## SET OF TASKS
[1] Say whether each statement agrees with the gambling forum thread, answering yes or no and quoting the deciding words: (a) the poster says they are winning and spending again; (b) the admin's reply says lines are open every day from 8am until midnight; (c) the poster says things have been much worse financially.
[2] Transcribe everything in the gambling forum thread from "You are welcome" down to "(@Anonymous)".
[3] Pick up the gambling forum thread after its last line and continue it.

## DOCUMENT EXTRACT

BEGIN

My luck is that bad I wrote a long diary of my history on here, then lost it all in the click of a button b4 I had actually posted it!

I don't have the energy to write it all again but I'm basically back here after a year and a half "in recovery".

Financially things have been much worse. I am in a hole short term but nothing major. Mentally however, I cannot see any recovery and I really think iv actually lost my mind.

I have spent the last few weeks supposedly wanting to stop
Yet, in the hope of making a few hundred quid iv actually lost more than double what I needed!

Is this really bad luck or karma?. Its not like I'm winning and spending again which has always been my cycle. I can't actually win a penny.

I'm starting to feel I'm actually addicted to losing rather than just gambling. There's even a voice in my head with the Turn of every card, telling me it's a loss b4 it even has. With every spin I hear the same voice. It's not saying "please a win" it actually wants to lose. Am I actually addicted to the feeling of desperation because I have no other emotion left?

Anyway iv started this thread to see if it helps. Iv gambled today so I guess I'm back to day 0.

Tomorrow is another day,.and if I gamble anymore this weekend,.I'll not only just ruin easter for my kids, I.could put my job on the line.

I'm feeling hopeless right now x

 
Posted : 2nd April 2015 8:57 pm
Forum admin
(@forum-admin)
Posts: 6396
Admin
 

Hello jw1976,

It sounds like you made a very important observation of your feelings in relation to gambling. It is possible that an emotional pull towards loosing is driving your need to gamble and that can be resolved with the right support. GamCare provides counselling sessions to help you overcome the problem and you may also benefit from long term therapy in order to break this cycle.

You are welcome to get in touch and discuss this with an advisor. Lines are open every day of the week from 8am until midnight and you may use the Helpline on 0808 8020 133 or the Netline.

Best wishes,

Forum Admin

 
Posted : 5th April 2015 8:36 am
(@Anonymous)

END

## DATASET EXCERPTS
BEGIN

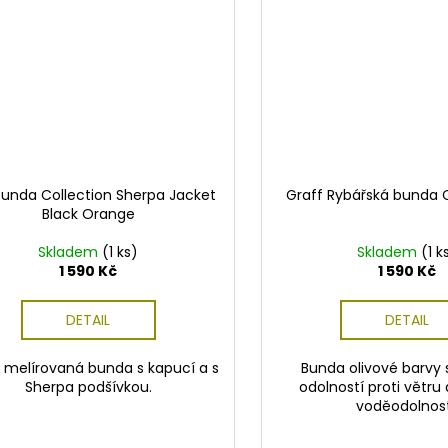
unda Collection Sherpa Jacket
Graff Rybářská bunda 
Black Orange
Skladem
(1 ks)
Skladem
(1 k
1 590 Kč
1 590 Kč
DETAIL
DETAIL
 melírovaná bunda s kapucí a s
Bunda olivové barvy 
Sherpa podšívkou.
odolností proti větru
voděodolnost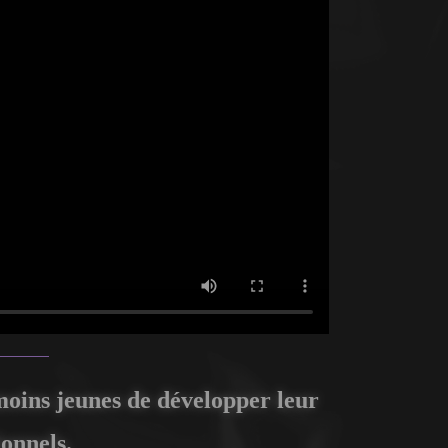
 moins jeunes de développer leur
ionnels.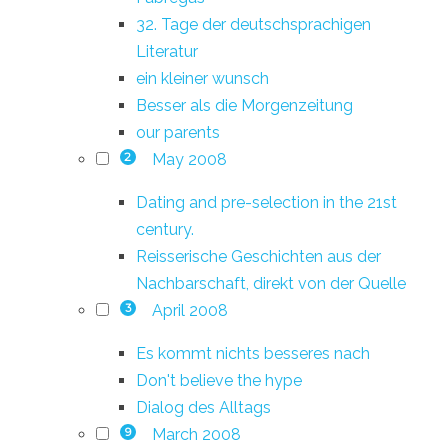
32. Tage der deutschsprachigen
Literatur
ein kleiner wunsch
Besser als die Morgenzeitung
our parents
May 2008
2
Dating and pre-selection in the 21st
century.
Reisserische Geschichten aus der
Nachbarschaft, direkt von der Quelle
April 2008
3
Es kommt nichts besseres nach
Don't believe the hype
Dialog des Alltags
March 2008
9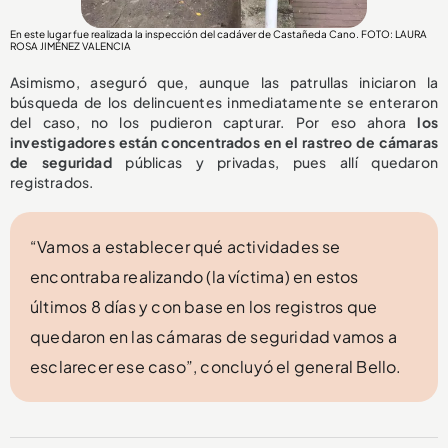
En este lugar fue realizada la inspección del cadáver de Castañeda Cano. FOTO: LAURA
ROSA JIMÉNEZ VALENCIA
Asimismo, aseguró que, aunque las patrullas iniciaron la
búsqueda de los delincuentes inmediatamente se enteraron
del caso, no los pudieron capturar. Por eso ahora
los
investigadores están concentrados en el rastreo de cámaras
de seguridad
públicas y privadas, pues allí quedaron
registrados.
“Vamos a establecer qué actividades se
encontraba realizando (la víctima) en estos
últimos 8 días y con base en los registros que
quedaron en las cámaras de seguridad vamos a
esclarecer ese caso”, concluyó el general Bello.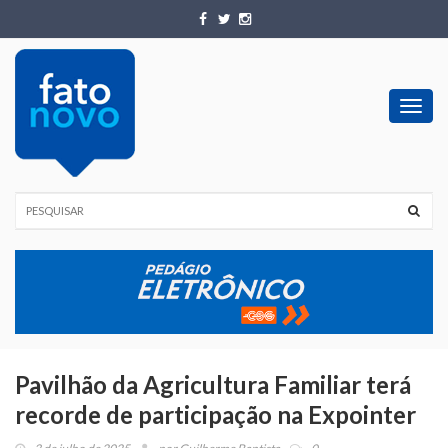
Toggl
navig
Pavilhão da Agricultura Familiar terá
recorde de participação na Expointer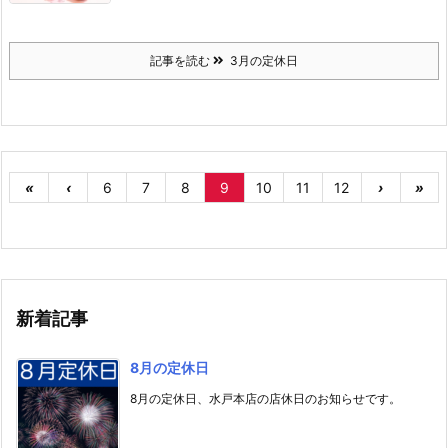
記事を読む
3月の定休日
«
‹
6
7
8
9
10
11
12
›
»
新着記事
8月の定休日
8月の定休日、水戸本店の店休日のお知らせです。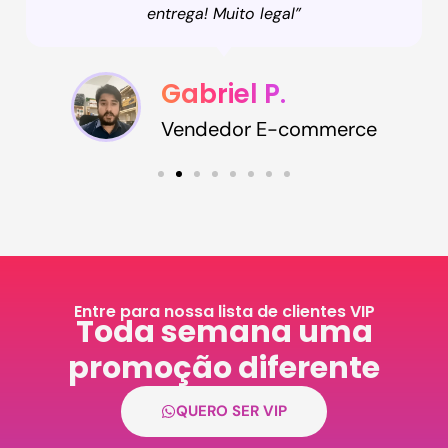
entrega! Muito legal”
Gabriel P.
Vendedor E-commerce
Entre para nossa lista de clientes VIP
Toda semana uma
promoção diferente​
QUERO SER VIP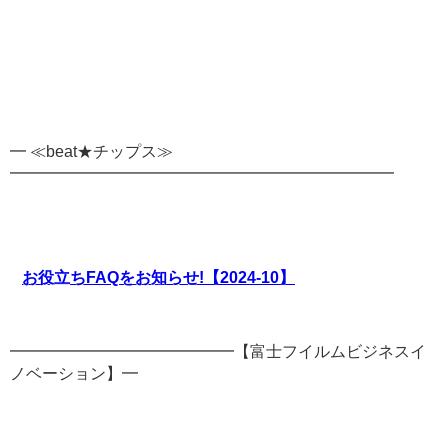
━ ≪beat★チップス≫
━━━━━━━━━━━━━━━━━━━━━━━━
お役立ちFAQをお知らせ!【2024-10】
━━━━━━━━━━━━━━【富士フイルムビジネスイ
ノベーション】━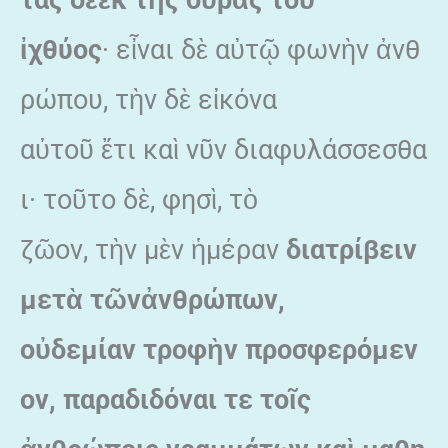
ἰχθύος
· εἶναι δὲ αὐτῷ φωνὴν ἀνθ
ρώπου, τὴν δὲ εἰκόνα
αὐτοῦ ἔτι καὶ νῦν διαφυλάσσεσθα
ι· τοῦτο δὲ, φησὶ, τὸ
ζῶον, τὴν μὲν ἡμέραν
διατρίβειν
μετ
ὰ
τ
ῶν
ἀνθρώπων
,
ο
ὐδεμίαν
τροφ
ὴν
προσφερόμεν
ον
, παραδιδόναι
τε
το
ῖς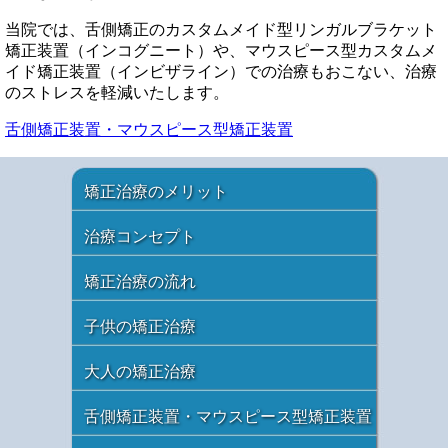
当院では、舌側矯正のカスタムメイド型リンガルブラケット
矯正装置（インコグニート）や、マウスピース型カスタムメ
イド矯正装置（インビザライン）での治療もおこない、治療
のストレスを軽減いたします。
舌側矯正装置・マウスピース型矯正装置
矯正治療のメリット
治療コンセプト
矯正治療の流れ
子供の矯正治療
大人の矯正治療
舌側矯正装置・マウスピース型矯正装置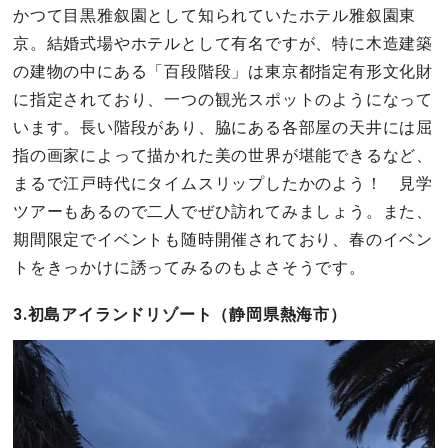
かつて目黒雅叙園として知られていたホテル雅叙園東
京。結婚式場やホテルとして有名ですが、特に木造建築
の建物の中にある「百段階段」は東京都指定有形文化財
に指定されており、一つの観光スポットのようになって
います。長い階段があり、脇にある各部屋の天井には屈
指の画家によって描かれた美の世界が堪能できるなど、
まるで江戸時代にタイムスリップしたかのよう！ 見学
ツアーもあるので二人でぜひ訪れてみましょう。また、
期間限定でイベントも随時開催されており、春のイベン
トをきっかけに誘ってみるのもよさそうです。
3.初島アイランドリゾート（静岡県熱海市）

END

## RESPONSES IN ORDER
[1]
(a) No: "Its not like I'm winning and spending again which has always been my cycle."
(b) Yes: "Lines are open every day of the week from 8am until midnight"
(c) Yes: "Financially things have been much worse."

[2]
You are welcome to get in touch and discuss this with an advisor. Lines are open every day of the week from 8am until midnight and you may use the Helpline on 0808 8020 133 or the Netline.

Best wishes,

Forum Admin

 
Posted : 5th April 2015 8:36 am
(@Anonymous)

[3]
Posts: 0
 

Hi jw1976

I have just read your post and can completely relate. I think expressing how you feel is very brave and you should be proud of yourself.

I haven't had counselling through gamcare but i know from experince with another problem that the support therapists can give can be life changing so i would definately give it a go.

Best wishes

Becky

 
Posted : 5th April 2015 10:36 am
day@atime
(@dayatime)
Posts: 1345
 

You commented on my thoughts thread that you cannot change. Why do you think that? Things maybe very diffiicult to change but they are possible. What is it that is holding you back to committing to change?

 
Posted : 11th April 2015 12:16 am
(@Anonymous)
Posts: 0
Topic starter
 

I have just saw the replies to my thread, apologies for looking so ignorant and thankyou.

I really am determined and haven't gambled or more importantly I havent wanted to so I'm feeling hopeful.

Day@atime Ill have to look for my post but I think I was referring to things in my life rather than my attitude or gambling. You made a lot of sense in that we need to make changes and I know my relationship with my partner is my main problem. I can't solve this but it's complicated.

Financially I can't leave and he refuses to. I do love him but unless we take a break we are destroying each other.

By beating the gambling tho long term I can get there one way or another. I just want to be normal whatever that is!